When Nick follows Rachel and her mom onto a plane, his second proposal says so much about their relationship and their future. Nick proposes not with the engagement ring he bought for Rachel, as he did the first time, but with his mother Eleanor's ring. The scene of Nick opening the jewelry box to reveal the stunning emerald says more than words ever could. Without either of them mentioning it, Rachel understands that Eleanor has approved her relationship with Nick. (Of course, the two of them didn't need her approval, per se, but Rachel couldn't live with the idea of Nick giving up his entire inheritance and family for her.)
But it turns out there's even more to the emerald ring than fans might have realized. Director Jon M. Chu shared with Vulture that the ring wasn't purchased or borrowed by the movie's costume department — it was actually actor Michelle Yeoh's own ring. Apparently, Yeoh didn't approve of the ring the costume department had designed, so she suggested a piece of her own jewelry be featured in the movie instead. "She pulls it out, and I was like, 'Oh my gosh, that's our ring," Chu told Vulture.
Still, even before Yeoh offered the ring from her personal collection, Chu always wanted Eleanor's ring to feature an emerald. Crazy Rich Asians costume designer Mary E. Vogt told The Knot that Chu saw green as "a very regal color," so he wanted Eleanor to have an emerald ring. Vogt also told the magazine that before Yeoh volunteered her own custom-designed ring, Chu had wanted to have a ring modeled after one John F. Kennedy had made for Jackie Kennedy.
"It was very important for it to be real. And Eleanor was a character who knew what she wore had to be flawless," Yeoh told The Knot. The actor also pointed out the significance of her character giving Rachel her ring. Yeoh told The Knot of her character, "Her [own] mother-in-law did not approve and did not give her the family ring at the end of the day… so that ring had to be very special."
Eleanor mentions to Rachel early on in the movie that her husband had the ring made for their engagement. Su Yi didn't approve of her son's decision, so she declined to give him her own ring to propose to Eleanor. By passing on that ring, Eleanor is going against her own engagement experience, as well as sharing her blessing.
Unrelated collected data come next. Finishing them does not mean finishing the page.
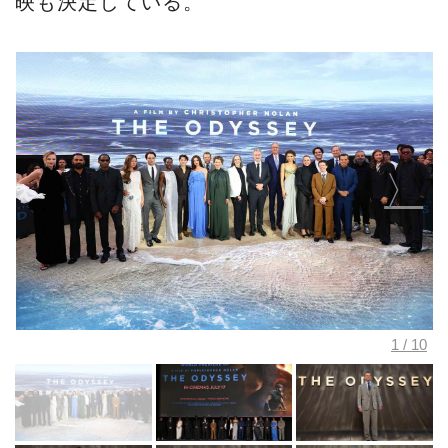
映も決定している。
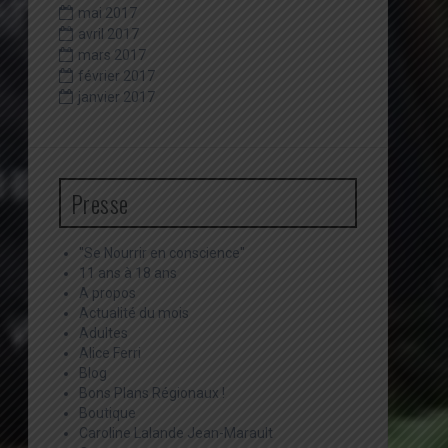
mai 2017
avril 2017
mars 2017
février 2017
janvier 2017
Presse
"Se Nourrir en conscience"
11 ans à 18 ans
A propos
Actualité du mois
Adultes
Alice Ferri
Blog
Bons Plans Régionaux !
Boutique
Caroline Lalande Jean-Marault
During his conversation with Vulture, Chu also revealed that he changed the proposal scene a number of times before settling on the airplane setting. There was a potential scene where Nick proposes to Rachel in New York, for example, but Chu decided the proposal should happen before the couple leaves Singapore.
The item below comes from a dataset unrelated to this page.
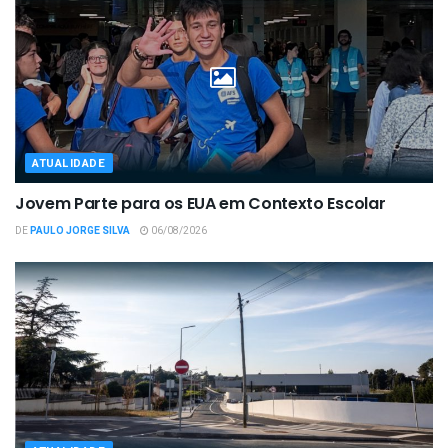
ATUALIDADE
Jovem Parte para os EUA em Contexto Escolar
DE
PAULO JORGE SILVA
06/08/2026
Fans of Kevin Kwan's novel will remember that Nick and Rachel's engagement in the movie varies drastically from what happens in the book. In the novel, Eleanor takes much longer to warm up to Rachel. In fact, she ends up crashing the couple's wedding by helicopter after not being invited. Still, the way the movie ended made sense for a film, and the tension between her and Rachel, as well as between her and Su Yi, was still very much there.
Crazy Rich Asians was always going to be a strong movie, but it sounds like Chu and his team did everything they could to make it the best version of the film that they could. Between depicting Rachel and Eleanor as strong women and showing Astrid's independence during her split from Michael, the movie gives incredible nuance to its characters. It's clear from Chu's recent comments that he gave tons of consideration to every part of Crazy Rich Asians, and his dedication to detail is clear in the movie.